Required work —
(1) List each accountability system for academic success that the overview of impact names.
(2) Write the next part of the overview of impact, picking up after its final point under "Fiscal Responsibility".

Excerpted text —
Complete Overview of Impact
Priority of Education
- Graduation rates of athletes have increased since 1991.
- Accountability systems for academic success are in place: initial-eligibility rules, progress-toward-degree requirements, and team-specific benchmarks and expectations to ensure athletes are on track to graduate.
- Graduation rates and other academic success metrics for teams are transparent (searchable databases for Academic Progress Rate and Graduate Success Rate)
- An academic threshold is in place for postseason eligibility requiring teams to be on track to graduate at least half of their players to be eligible.
- Treating athletes as students first and emphasizing their academic obligations is an important Knight Commission principle that has taken hold in national policies and practices to address athletics time demands and allow multiyear scholarships. Some institutions now guarantee scholarships through degree completion and have more robust programs in place to assist athletes with internships and career development.
- The NCAA changed its revenue distribution system to reward programs for their academic outcomes. As a result, between 2019 and 2032, more than $1.1 billion will be rewarded to institutions for the academic and graduation success of their teams.
- Institutions are placing a greater emphasis on academic success in coaches’ and administrators’ contracts.
- Portions of College Football Playoff payouts are awarded for meeting NCAA academic benchmarks.
Fiscal Responsibility
- Financial incentives are now tied to academic success
- The NCAA changed its revenue distribution system to reward programs for their academic outcomes. As a result, between 2019 and 2032, more than $1.1 billion will be rewarded to institutions for the academic and graduation success of their teams.
- Institutions are placing a greater emphasis on academic success in coaches’ and administrators’ contracts.

Supplied entries —
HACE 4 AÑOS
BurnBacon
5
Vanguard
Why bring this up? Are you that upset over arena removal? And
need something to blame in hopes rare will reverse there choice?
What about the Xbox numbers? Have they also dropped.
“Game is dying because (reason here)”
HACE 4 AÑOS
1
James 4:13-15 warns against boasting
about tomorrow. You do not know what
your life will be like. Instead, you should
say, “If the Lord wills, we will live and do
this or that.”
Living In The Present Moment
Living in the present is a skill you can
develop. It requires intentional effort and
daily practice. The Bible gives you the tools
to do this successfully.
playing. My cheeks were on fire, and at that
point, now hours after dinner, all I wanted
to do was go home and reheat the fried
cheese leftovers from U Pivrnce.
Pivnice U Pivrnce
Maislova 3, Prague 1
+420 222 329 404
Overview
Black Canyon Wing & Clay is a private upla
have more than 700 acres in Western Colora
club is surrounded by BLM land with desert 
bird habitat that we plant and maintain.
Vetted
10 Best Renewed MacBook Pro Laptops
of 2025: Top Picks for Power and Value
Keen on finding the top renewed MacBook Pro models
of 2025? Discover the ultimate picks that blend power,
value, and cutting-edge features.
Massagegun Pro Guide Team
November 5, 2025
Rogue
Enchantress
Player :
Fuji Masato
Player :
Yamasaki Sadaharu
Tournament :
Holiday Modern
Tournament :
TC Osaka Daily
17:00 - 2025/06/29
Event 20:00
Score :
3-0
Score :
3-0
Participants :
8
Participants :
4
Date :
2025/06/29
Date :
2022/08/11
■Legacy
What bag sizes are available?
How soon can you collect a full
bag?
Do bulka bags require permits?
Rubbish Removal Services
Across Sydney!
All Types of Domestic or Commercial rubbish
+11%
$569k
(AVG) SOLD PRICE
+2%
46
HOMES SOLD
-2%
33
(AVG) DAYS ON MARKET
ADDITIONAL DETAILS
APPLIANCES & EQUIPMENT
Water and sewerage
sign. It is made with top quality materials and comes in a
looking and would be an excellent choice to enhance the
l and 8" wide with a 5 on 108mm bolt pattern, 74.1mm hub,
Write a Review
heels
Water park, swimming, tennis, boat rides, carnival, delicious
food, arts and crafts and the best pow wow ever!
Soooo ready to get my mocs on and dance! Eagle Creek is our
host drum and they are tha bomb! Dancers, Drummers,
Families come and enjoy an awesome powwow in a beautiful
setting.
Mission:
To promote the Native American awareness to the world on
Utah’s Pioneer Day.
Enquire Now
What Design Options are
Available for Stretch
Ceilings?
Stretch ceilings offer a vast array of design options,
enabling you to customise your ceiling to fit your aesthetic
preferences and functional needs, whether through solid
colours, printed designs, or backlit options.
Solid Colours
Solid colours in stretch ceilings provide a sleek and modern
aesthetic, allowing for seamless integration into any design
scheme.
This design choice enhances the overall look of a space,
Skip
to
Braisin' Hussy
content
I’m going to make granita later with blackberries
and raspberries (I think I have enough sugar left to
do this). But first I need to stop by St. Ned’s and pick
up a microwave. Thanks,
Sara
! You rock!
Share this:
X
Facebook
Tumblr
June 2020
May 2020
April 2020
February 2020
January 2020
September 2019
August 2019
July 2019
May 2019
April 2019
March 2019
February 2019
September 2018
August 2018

Answers to the problems —
(1)
- Initial-eligibility rules
- Progress-toward-degree requirements
- Team-specific benchmarks and expectations

(2)
- Portions of College Football Playoff payouts are awarded for meeting NCAA academic benchmarks. (See also: http://www.collegefootballplayoff.com/revenue-distribution)
- All expenditures for athletics are accounted for and reported by the university as opposed to unreported booster club expenditures that occurred prior to the 1990s.
- Financial reporting has significantly improved to account more fully for athletics costs.
- The Knight Commission makes financial data available to educate policymakers and the public about where the money in college sports comes from and where it goes.
- The Commission created an College Athletics Financial Information (CAFI) database to make financial data more transparent.
Athletes’ Health & Safety
- Reasserting its long-held principle that the health and safety of college athletes must be primary concerns of universities, the Commission has encouraged Division I leaders to ensure adequate resources are devoted to health and safety, and for universities to fully participate in the NCAA’s medical data collection for athletes.
Integrity (Governance and Institutional Accountability)
- Presidential leadership for athletics – on campus, in athletics conferences and nationally – is embedded in the governance structures.
- Changes in the NCAA national governance beginning in 2014 are consistent with Knight Commission recommendations to broaden the in put received by the Board.
- During the two decades following the Commission’s 1991 report, the NCAA’s certification process required institutions to evaluate their athletics programs against the operating principles. The certification program has now been replaced with a new institutional evaluation tool through the Institutional Performance Program.
- The Knight Commission advanced concepts that promoted greater institutional accountability for athletes’ academic success. The Academic Performance Program, which includes the Academic Progress Rate and Graduation Success Rate metrics, was adopted in 2004 to hold institutions more accountable for athletes’ academic success.